→ **What you need to do**
Only the number is wanted: how many lines of these entries contain the word "администрации"?

Collection entries
-=-=-

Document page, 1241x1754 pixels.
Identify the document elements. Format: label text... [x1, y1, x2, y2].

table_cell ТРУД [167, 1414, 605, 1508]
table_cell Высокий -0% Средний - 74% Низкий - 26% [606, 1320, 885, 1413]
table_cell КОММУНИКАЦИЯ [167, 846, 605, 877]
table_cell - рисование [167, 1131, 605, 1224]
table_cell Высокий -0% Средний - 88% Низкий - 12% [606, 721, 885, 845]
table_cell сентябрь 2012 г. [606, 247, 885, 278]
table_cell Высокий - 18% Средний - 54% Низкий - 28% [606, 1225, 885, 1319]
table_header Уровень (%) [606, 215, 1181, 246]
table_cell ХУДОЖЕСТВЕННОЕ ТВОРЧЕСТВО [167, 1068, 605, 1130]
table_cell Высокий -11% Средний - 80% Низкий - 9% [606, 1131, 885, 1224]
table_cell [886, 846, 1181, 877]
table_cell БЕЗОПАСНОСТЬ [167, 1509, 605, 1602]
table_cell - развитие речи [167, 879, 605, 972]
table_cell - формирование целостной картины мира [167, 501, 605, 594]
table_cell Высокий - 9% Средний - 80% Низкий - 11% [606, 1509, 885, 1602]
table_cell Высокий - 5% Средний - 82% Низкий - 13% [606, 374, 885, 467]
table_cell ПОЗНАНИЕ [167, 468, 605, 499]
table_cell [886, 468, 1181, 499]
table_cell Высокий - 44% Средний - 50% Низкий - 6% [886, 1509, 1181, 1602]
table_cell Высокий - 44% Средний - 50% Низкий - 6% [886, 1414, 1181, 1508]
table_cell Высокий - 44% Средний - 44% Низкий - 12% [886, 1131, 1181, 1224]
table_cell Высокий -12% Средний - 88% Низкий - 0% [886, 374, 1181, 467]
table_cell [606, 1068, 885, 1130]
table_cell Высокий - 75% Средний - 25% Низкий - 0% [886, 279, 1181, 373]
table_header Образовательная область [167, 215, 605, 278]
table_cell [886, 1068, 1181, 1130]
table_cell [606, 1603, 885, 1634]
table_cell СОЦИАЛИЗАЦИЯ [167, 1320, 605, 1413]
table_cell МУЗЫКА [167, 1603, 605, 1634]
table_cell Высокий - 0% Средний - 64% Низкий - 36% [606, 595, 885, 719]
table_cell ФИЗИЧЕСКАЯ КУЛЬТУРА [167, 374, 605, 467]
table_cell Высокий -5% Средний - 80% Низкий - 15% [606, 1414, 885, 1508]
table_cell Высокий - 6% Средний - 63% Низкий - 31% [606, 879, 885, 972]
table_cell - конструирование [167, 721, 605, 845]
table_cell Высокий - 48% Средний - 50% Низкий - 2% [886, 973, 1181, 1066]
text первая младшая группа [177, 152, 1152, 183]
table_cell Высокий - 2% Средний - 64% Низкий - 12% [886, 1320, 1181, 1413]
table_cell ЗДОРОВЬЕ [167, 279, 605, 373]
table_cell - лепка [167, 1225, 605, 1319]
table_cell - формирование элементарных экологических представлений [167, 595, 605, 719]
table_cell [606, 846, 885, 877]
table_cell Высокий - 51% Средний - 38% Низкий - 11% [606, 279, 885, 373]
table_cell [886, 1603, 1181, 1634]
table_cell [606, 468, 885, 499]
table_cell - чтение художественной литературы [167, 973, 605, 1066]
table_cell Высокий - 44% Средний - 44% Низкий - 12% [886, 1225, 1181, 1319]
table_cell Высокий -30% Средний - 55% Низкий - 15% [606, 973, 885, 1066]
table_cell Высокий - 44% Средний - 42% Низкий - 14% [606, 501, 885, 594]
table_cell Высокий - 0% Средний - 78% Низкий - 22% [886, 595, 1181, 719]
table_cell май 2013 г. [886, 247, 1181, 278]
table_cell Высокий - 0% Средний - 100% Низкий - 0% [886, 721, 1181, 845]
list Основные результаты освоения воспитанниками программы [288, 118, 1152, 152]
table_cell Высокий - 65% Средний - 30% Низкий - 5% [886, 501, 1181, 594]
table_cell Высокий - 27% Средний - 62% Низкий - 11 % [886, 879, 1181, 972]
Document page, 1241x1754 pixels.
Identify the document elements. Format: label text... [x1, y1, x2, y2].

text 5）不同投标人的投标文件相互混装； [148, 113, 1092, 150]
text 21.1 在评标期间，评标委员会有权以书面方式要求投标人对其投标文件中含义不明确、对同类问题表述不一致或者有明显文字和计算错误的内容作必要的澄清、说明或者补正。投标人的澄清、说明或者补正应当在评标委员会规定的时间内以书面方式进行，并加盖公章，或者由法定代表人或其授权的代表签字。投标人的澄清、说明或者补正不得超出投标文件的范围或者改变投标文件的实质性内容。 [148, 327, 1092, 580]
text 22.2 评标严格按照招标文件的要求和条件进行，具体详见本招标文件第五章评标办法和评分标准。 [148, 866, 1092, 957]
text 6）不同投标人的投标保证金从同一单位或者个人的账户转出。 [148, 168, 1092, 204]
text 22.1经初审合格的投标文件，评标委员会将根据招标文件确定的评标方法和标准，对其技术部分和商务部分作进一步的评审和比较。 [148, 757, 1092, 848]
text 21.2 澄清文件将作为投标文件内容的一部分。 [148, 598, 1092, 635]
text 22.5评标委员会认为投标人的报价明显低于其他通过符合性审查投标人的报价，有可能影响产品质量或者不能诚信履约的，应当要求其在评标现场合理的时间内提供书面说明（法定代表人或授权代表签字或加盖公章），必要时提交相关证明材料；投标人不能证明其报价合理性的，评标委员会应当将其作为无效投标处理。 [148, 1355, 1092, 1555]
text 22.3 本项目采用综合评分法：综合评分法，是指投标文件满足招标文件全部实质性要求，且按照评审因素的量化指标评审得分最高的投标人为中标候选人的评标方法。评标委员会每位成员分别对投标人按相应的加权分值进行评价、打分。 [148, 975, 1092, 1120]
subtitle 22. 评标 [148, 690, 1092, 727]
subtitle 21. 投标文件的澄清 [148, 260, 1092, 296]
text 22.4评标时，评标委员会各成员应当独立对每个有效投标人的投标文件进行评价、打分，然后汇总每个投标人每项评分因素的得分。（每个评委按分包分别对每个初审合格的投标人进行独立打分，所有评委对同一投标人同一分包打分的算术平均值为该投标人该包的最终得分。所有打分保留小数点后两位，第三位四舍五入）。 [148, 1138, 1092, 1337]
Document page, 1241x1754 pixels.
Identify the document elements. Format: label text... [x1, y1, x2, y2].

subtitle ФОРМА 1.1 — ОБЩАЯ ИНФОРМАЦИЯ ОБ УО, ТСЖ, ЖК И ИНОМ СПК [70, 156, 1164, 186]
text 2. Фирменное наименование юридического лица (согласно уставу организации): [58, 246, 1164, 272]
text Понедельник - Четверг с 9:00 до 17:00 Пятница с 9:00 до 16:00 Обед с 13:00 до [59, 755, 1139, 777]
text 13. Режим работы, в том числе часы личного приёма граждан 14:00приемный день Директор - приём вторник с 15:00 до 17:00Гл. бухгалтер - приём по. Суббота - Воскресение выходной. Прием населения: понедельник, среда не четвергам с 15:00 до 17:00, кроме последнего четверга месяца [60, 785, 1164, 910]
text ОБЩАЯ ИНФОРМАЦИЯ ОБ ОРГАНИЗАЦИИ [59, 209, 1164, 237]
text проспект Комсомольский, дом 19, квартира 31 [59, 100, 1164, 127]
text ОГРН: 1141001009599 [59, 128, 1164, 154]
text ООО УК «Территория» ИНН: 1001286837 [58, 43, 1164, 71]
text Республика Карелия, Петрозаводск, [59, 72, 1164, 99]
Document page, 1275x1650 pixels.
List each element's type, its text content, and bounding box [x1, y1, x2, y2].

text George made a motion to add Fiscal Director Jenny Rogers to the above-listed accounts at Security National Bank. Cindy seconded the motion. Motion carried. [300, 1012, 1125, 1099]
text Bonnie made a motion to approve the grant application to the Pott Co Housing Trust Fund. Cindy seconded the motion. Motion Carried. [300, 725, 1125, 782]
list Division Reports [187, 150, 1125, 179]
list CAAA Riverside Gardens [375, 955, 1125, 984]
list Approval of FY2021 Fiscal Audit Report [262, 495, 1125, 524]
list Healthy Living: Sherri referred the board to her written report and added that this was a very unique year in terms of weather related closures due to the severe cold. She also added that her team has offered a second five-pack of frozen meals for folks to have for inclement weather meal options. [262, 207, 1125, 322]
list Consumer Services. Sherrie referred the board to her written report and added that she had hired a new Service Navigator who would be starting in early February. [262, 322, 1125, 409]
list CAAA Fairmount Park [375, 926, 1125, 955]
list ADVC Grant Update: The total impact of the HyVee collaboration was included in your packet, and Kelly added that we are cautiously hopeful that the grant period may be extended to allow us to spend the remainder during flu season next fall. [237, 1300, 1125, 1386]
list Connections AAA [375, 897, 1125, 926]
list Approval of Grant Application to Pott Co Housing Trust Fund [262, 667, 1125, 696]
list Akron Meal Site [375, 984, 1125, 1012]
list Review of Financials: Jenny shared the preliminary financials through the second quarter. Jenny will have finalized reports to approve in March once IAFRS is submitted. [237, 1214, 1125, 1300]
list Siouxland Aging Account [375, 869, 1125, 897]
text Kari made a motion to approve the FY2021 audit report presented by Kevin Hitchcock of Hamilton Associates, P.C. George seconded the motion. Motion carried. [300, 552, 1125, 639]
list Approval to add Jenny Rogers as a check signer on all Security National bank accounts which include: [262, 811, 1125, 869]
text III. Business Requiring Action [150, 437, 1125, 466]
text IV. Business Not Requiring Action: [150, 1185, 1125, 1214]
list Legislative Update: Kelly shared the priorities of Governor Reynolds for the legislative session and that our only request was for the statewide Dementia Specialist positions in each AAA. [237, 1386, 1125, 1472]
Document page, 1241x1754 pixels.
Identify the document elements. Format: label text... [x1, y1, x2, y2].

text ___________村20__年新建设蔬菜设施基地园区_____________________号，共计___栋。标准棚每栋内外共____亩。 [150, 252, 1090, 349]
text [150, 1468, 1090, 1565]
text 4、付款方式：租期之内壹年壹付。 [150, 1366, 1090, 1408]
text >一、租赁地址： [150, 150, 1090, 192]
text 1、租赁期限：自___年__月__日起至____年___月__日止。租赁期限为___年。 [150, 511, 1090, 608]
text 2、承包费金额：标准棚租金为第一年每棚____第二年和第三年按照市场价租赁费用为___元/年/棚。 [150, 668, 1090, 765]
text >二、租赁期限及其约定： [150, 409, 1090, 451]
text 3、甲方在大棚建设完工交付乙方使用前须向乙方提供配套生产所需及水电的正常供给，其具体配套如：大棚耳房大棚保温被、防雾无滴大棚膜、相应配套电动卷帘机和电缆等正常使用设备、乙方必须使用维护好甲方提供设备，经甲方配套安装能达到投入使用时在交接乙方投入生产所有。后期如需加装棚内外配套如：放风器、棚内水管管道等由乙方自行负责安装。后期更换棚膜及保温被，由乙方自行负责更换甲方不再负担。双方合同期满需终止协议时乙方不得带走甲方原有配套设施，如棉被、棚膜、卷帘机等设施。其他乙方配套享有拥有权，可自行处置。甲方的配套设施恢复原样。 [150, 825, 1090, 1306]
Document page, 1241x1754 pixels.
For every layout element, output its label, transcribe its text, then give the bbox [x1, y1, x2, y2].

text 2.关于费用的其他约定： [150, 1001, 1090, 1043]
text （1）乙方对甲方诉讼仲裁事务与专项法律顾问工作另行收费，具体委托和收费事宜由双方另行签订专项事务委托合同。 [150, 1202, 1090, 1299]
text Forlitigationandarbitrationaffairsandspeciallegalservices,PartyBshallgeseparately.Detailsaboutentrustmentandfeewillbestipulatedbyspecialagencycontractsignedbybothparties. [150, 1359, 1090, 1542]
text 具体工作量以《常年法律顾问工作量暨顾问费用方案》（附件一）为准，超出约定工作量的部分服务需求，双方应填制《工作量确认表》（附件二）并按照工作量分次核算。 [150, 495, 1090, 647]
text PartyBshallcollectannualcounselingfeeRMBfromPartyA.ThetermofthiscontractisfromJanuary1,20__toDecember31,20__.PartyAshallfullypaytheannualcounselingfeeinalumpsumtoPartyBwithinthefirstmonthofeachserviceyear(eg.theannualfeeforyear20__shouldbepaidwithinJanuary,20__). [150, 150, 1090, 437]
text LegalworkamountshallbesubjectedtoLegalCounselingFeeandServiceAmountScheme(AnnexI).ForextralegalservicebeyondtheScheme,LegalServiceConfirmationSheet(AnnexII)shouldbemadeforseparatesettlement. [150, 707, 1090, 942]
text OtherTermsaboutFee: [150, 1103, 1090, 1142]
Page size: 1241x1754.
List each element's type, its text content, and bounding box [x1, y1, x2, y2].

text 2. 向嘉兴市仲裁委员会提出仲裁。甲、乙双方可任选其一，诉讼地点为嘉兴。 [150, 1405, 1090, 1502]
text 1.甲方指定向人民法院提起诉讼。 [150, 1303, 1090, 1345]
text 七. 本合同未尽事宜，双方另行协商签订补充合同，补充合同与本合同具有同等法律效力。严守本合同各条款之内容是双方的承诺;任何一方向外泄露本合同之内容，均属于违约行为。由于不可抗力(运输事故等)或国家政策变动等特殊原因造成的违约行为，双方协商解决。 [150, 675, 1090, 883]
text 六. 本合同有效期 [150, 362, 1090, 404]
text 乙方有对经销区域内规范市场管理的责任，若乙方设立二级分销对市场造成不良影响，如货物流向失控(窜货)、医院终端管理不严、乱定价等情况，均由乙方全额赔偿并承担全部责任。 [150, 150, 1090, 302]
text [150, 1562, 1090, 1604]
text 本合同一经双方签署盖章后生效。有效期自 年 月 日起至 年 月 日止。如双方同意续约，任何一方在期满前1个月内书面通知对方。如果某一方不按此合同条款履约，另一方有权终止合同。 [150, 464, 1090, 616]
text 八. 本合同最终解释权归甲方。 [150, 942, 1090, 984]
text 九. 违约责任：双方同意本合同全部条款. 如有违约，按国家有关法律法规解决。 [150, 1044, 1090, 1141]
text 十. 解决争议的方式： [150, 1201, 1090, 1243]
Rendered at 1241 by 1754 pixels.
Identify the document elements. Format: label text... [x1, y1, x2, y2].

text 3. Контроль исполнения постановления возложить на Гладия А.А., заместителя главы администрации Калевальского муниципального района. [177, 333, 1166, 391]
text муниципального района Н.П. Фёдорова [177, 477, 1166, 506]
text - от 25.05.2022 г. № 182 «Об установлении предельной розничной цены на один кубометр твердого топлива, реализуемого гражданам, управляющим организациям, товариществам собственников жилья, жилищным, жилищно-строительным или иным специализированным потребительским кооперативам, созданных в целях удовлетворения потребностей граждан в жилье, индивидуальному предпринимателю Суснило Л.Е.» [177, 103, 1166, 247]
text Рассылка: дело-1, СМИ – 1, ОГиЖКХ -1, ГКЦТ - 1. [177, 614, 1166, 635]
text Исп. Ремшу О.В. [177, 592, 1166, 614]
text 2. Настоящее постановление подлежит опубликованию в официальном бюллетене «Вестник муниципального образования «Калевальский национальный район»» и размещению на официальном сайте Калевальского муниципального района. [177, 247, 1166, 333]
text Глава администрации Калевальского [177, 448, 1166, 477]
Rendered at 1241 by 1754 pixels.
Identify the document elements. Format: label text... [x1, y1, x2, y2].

-=-=-

→ **Solution to the problem**
2